Due to her persistence, fellow photographers and fans can recognize Jospé’s aesthetic. As Jospé says, people who are already familiar with her body of work and type of subject matter would be able to distinguish a “Leia photo” in a pile of non-Leia photos. And now, she works on a regular basis. “I think if you’ve made good connections and are really passionate about it you could sustain a career on photography alone,” said Jospé.

Photo Credit: Leia Jospe

A “good eye,” creativity and technical mastery are essential qualities for a photographer, according to the United States Bureau of Labor Statistics. For some aspiring professionals, college degrees and formal training programs in photography can hone artistic and technical finesse, along with courses in business and marketing.

Business skills are more critical than ever for professionals, according to Jimenez, because the traditional newspaper field is changing and dying, and the survivors need to adapt. It is more than being an artist. It is also about having business acumen and marketing savvy. Jimenez contributes to the New York Times, the Newark Star-Ledger and the Getty Images agency for stock work. She also has private clientele from people to non-profit organizations. It took her eight years to consider herself a small business owner, not just a photographer. “I feel like surviving and standing out [in the industry] are two different things,” said Jimenez. “You do need recognition – awards, exhibitions, grants, publications – and you need to know people to keep this ball rolling. It takes a lot of work to create that buzz and people work really hard at that.”

So the definition of a success story varies from photographer to photographer. But at the root is the story any artist has the potential to tell with a camera, a lot of time, a bit of luck, a point of view, and a hunger to share it all. The photo industry is about pursuing a passion – separating the people who do it for art and the people who do it for money, believes Kristen Yoonsoo Kim, the head photographer and writer for the music blog The Morning After Pills. She approaches photography as a “side project to life” instead of a career or claim to fame.

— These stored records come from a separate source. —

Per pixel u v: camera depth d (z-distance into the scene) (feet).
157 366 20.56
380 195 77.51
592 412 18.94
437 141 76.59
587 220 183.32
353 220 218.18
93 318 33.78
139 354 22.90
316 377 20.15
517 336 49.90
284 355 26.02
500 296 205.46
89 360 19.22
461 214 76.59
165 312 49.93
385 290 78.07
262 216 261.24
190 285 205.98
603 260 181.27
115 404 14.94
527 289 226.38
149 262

For Shengyuan Hsu, fame and money is not even a part of the equation. It is simply about taking photographs. Hsu – who has published a book of his works, took campaign trail photographs of the Mayor of Tapei and did some freelance work for GQ Taiwan – does not consider photography his job, even though his freelance stints are currently his only source of income. “No matter what my career is or will be, photography is a part of my life now,” said Hsu. “I never really considered it a ‘career.’ If people like my pictures and want to hire me, fine. If not, I can still survive and keep taking pictures and producing work.”

Photo Credit: Shengyuan "Ray" Hsu

Another photographer with a similar approach is 25-year-old New York native, RIT graduate and Brooklyn hipster Andrew Lipovsky. A passion that stemmed from a high school class resulted in his full-time job as a freelance photographer. His clientele runs the gamut from musicians to magazines (Alternative Press, Insider, etc.) to modeling agencies. For Lipovsky, making enough money to live comfortably is a sign of success, but at its core, working in photography is a labor of love.

“It is waking up every day knowing that I have an incredible job, and opportunities ahead of me,” said Lipovsky. “Not everyone loves what they do the way photographers do; and I think that if you love your job, you love what you get to do every day, and it makes you smile for no reason. That’s success.”

And for the past six years, Lipovsky has survived in New York City by selling on his photographs alone. Back home in Rochester, his name was known and had a constant stream of work. Living in the big city, he acknowledges one has to fight for every job. The business is changing and challenging. But like many photographers, Lipovsky believes it to be an industry worth navigating.

Photo Credit: Andrew Lipovsky

“The reliability of constant work has gone down quite a bit for non-established photographers, and even some established ones because of the economy and the rapid decline of print media, but people always want and need photos,” said Lipovsky. “They can’t make a machine that can create ideas, light and shoot the way a human can…or can they?”